--- Records for the exercise ---

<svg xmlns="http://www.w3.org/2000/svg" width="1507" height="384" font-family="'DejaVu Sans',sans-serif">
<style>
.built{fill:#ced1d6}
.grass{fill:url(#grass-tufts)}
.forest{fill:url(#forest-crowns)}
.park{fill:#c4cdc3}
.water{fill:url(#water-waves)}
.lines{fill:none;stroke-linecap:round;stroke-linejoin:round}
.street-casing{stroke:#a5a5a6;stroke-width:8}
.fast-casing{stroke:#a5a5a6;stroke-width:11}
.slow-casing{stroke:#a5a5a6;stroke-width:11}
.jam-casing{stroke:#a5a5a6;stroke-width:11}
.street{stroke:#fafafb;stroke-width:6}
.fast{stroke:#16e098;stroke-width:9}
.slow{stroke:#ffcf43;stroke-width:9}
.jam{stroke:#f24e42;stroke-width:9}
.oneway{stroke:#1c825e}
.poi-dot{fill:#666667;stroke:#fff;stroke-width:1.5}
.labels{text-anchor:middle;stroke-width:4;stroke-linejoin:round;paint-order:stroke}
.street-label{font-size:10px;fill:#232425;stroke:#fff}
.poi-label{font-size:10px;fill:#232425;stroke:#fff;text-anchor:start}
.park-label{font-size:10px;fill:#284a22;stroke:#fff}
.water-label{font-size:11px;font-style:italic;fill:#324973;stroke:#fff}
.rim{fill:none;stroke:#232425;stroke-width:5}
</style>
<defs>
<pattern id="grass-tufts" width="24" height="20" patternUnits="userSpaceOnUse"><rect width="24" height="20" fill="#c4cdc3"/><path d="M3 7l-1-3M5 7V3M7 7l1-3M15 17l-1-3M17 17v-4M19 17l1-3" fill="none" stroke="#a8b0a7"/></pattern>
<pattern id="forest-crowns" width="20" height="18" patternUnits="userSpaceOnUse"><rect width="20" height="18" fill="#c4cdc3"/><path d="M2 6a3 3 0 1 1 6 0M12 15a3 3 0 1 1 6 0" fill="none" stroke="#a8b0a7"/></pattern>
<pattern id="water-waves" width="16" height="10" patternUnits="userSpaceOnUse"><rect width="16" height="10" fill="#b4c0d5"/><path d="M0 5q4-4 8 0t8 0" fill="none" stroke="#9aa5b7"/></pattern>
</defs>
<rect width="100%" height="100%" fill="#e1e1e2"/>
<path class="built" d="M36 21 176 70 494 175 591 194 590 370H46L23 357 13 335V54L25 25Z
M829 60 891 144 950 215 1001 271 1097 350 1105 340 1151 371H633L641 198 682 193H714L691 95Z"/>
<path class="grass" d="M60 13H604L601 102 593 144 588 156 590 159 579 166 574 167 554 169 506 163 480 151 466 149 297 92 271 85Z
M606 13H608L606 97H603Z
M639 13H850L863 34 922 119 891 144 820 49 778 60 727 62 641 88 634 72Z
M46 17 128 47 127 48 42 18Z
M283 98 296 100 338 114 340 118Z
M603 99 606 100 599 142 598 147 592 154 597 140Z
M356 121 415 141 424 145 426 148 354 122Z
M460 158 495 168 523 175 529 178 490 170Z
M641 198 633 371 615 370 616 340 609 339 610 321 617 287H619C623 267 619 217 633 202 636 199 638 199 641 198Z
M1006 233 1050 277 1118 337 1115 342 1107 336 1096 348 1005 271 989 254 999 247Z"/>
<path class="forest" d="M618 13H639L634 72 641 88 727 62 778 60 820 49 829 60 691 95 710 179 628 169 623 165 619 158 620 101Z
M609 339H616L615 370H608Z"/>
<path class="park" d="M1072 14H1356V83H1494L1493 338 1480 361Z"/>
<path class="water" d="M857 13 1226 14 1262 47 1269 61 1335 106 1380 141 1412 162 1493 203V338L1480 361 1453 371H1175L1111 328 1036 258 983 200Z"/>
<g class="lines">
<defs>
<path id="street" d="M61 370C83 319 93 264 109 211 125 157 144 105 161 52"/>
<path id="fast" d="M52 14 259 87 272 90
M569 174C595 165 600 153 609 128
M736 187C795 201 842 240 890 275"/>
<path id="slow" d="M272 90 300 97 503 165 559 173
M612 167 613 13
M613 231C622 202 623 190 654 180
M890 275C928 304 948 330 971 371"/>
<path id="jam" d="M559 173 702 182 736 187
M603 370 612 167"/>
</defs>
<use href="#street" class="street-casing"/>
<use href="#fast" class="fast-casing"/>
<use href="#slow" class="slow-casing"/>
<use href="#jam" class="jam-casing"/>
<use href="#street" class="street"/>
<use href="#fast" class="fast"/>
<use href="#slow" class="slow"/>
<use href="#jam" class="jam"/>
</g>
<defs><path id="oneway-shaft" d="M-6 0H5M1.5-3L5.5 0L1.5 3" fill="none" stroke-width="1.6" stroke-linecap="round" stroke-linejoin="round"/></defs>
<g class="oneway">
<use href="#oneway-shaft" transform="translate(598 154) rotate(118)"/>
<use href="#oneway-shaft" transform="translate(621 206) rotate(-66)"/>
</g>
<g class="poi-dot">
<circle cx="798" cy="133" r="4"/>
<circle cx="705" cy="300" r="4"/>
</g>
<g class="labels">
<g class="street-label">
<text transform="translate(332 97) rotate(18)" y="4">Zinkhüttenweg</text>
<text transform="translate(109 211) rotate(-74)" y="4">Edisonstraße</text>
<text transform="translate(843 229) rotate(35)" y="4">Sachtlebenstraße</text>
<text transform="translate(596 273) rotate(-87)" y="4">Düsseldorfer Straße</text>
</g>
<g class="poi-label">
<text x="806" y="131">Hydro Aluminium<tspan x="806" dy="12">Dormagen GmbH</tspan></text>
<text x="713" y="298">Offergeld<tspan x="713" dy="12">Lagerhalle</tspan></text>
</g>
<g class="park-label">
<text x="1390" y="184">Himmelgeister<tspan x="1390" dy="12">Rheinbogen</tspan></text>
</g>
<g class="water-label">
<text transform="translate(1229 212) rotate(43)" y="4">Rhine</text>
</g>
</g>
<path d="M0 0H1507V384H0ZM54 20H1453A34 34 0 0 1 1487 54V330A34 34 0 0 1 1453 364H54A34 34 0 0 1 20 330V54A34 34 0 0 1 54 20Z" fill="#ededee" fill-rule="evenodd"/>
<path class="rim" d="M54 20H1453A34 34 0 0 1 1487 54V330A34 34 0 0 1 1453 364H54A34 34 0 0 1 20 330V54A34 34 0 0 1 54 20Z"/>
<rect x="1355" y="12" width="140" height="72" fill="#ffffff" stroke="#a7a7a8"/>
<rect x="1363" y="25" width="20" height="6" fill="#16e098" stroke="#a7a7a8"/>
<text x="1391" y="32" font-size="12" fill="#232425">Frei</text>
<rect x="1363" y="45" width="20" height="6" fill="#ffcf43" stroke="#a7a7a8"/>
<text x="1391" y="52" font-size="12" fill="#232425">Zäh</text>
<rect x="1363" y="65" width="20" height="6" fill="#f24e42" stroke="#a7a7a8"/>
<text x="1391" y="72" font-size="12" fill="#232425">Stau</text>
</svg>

---
--- Records for the exercise ---

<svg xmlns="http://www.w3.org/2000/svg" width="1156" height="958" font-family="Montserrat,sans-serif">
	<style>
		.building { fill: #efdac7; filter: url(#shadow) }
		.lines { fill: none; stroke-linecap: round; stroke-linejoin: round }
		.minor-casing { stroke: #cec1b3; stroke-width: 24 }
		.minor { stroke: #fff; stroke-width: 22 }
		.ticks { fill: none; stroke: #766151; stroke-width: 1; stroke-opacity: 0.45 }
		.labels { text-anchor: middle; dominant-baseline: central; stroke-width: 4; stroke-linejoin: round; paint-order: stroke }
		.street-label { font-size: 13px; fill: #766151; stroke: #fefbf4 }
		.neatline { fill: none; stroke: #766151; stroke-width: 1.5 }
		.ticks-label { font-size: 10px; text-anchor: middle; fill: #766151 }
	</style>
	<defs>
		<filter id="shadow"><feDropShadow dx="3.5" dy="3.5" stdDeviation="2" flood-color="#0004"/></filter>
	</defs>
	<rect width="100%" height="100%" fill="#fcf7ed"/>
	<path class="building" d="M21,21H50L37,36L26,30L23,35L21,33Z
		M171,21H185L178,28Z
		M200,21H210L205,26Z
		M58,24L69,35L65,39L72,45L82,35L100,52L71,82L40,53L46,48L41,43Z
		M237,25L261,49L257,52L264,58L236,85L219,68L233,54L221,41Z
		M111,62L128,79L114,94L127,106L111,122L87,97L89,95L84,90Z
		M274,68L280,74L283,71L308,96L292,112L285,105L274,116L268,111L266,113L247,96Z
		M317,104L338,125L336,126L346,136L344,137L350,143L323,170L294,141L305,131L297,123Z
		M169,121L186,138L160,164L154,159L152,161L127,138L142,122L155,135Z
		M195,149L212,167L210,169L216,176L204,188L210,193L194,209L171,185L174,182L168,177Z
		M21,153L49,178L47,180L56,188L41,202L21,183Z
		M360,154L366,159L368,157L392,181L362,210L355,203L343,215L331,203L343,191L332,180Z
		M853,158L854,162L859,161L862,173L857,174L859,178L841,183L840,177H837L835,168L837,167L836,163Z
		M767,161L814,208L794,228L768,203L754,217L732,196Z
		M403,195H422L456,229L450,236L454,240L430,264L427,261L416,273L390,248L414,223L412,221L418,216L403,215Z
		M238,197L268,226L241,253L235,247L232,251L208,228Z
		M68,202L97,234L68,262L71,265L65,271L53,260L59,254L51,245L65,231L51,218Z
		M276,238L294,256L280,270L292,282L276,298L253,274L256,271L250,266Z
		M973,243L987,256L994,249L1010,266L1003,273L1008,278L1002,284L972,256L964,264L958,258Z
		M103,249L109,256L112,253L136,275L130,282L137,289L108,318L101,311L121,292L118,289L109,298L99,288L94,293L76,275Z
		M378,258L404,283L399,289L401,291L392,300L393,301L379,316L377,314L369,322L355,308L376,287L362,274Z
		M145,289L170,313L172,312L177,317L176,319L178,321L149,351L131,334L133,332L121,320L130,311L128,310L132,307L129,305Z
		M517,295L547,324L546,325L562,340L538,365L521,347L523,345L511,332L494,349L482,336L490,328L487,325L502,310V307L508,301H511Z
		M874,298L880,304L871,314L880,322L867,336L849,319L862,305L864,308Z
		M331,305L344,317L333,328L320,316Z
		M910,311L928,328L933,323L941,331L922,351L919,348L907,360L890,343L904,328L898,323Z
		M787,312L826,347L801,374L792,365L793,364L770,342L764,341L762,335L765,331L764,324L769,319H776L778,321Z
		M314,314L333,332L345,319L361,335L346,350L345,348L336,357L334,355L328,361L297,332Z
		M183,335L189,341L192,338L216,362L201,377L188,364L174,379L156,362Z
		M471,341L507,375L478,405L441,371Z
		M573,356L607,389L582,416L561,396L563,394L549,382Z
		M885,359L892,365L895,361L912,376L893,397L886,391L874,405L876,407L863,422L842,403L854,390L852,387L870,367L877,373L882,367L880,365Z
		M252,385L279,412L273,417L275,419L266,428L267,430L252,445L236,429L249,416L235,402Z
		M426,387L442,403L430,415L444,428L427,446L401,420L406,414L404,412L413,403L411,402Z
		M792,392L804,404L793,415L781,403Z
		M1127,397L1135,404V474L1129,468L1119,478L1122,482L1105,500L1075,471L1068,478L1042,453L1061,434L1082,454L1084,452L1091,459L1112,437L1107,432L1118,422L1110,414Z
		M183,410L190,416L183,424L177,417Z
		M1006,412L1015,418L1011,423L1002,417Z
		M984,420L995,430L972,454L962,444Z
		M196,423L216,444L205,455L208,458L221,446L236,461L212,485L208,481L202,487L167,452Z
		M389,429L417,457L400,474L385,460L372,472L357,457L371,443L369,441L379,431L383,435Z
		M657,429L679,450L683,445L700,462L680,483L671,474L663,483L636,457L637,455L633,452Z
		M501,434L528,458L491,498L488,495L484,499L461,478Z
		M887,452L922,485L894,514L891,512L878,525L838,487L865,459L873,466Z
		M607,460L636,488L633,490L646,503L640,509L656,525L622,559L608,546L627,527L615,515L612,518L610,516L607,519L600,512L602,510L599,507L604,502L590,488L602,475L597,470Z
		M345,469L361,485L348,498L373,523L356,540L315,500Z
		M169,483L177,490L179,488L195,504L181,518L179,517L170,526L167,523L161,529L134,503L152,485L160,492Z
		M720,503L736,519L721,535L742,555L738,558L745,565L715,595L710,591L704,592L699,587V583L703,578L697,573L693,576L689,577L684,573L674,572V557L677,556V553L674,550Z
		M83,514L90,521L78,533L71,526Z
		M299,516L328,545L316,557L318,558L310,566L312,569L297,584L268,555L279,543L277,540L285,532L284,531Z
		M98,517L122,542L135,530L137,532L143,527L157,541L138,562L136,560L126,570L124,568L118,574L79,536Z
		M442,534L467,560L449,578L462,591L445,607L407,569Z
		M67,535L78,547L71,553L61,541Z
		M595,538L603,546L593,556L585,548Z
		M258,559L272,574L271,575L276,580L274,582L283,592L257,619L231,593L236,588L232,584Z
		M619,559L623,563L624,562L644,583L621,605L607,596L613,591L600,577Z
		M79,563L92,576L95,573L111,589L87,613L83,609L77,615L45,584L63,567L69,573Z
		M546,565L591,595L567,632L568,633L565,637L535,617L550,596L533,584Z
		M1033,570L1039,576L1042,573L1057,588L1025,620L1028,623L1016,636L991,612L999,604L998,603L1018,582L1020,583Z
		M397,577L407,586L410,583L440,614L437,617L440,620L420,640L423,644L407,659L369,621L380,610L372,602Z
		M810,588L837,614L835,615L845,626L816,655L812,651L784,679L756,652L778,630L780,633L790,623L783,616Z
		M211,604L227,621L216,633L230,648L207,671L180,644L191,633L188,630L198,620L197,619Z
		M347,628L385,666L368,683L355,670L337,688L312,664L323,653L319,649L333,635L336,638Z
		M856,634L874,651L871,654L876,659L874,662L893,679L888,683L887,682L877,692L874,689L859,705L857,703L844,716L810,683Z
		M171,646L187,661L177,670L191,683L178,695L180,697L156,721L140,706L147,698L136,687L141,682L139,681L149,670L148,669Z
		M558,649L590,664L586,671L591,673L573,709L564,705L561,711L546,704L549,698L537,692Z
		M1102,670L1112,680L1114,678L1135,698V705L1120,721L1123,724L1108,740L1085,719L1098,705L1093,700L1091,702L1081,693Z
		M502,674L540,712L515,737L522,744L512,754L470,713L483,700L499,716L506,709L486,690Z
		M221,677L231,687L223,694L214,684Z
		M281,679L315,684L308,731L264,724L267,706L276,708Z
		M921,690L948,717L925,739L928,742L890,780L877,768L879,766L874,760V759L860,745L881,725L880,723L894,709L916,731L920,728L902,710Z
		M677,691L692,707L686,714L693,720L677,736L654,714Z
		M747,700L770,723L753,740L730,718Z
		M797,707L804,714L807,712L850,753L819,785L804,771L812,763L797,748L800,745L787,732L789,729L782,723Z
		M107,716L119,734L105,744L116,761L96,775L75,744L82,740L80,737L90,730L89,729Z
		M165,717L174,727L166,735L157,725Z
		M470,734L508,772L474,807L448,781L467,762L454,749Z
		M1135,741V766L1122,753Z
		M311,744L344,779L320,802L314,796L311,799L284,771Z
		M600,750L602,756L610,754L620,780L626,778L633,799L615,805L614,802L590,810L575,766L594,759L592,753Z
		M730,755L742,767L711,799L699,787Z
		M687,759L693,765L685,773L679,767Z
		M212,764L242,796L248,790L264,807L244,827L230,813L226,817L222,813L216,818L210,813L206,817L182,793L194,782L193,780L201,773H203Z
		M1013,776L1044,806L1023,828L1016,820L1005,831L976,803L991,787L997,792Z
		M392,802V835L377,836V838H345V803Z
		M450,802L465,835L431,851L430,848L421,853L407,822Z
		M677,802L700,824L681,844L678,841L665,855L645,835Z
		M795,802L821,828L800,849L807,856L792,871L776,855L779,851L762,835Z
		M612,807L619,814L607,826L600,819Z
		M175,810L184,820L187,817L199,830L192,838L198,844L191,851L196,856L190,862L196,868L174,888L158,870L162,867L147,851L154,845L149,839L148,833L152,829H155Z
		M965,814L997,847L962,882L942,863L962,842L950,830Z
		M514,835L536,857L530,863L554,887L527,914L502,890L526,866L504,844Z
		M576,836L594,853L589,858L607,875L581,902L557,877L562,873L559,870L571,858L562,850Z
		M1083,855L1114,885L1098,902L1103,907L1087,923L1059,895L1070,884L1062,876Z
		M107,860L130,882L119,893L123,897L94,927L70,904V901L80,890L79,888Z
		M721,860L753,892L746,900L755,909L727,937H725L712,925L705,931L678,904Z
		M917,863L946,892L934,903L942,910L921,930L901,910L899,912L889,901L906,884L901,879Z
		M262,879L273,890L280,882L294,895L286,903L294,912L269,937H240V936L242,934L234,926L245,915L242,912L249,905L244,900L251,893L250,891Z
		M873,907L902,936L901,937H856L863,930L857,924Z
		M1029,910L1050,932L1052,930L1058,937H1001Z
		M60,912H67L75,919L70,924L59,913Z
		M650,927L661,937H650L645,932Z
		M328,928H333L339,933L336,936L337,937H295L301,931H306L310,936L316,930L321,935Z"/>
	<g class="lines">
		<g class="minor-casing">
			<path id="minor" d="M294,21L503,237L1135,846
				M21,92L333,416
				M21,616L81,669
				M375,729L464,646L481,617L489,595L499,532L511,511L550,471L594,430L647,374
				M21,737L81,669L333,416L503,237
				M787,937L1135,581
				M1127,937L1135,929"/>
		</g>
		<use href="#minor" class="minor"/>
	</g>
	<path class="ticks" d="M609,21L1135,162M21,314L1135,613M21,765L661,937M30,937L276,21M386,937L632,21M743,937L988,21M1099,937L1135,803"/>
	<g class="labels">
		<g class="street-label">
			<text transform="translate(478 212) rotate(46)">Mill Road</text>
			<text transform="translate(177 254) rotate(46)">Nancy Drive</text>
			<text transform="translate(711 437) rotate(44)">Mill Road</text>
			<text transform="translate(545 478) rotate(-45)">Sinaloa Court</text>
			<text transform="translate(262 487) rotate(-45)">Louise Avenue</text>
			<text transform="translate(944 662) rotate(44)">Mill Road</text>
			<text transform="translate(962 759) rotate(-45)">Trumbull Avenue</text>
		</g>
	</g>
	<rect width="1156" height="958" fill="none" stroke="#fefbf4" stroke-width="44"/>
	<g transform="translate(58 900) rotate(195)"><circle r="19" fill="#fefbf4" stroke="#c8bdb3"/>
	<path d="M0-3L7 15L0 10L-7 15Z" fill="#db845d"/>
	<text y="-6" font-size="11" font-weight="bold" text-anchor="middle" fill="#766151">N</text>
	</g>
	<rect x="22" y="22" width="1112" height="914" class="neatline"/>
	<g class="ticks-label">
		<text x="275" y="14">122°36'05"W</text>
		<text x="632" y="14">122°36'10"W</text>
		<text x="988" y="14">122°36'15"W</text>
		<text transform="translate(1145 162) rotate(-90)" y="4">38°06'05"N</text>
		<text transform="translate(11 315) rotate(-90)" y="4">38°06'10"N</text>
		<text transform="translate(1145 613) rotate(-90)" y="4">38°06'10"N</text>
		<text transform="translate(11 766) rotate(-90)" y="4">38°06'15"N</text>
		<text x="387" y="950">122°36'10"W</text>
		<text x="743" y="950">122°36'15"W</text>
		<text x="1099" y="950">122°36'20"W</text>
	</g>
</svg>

---

**Task**
Pull each line containing "slow" from the records.

**Worked solution**
.slow-casing{stroke:#a5a5a6;stroke-width:11}
.slow{stroke:#ffcf43;stroke-width:9}
<path id="slow" d="M272 90 300 97 503 165 559 173
<use href="#slow" class="slow-casing"/>
<use href="#slow" class="slow"/>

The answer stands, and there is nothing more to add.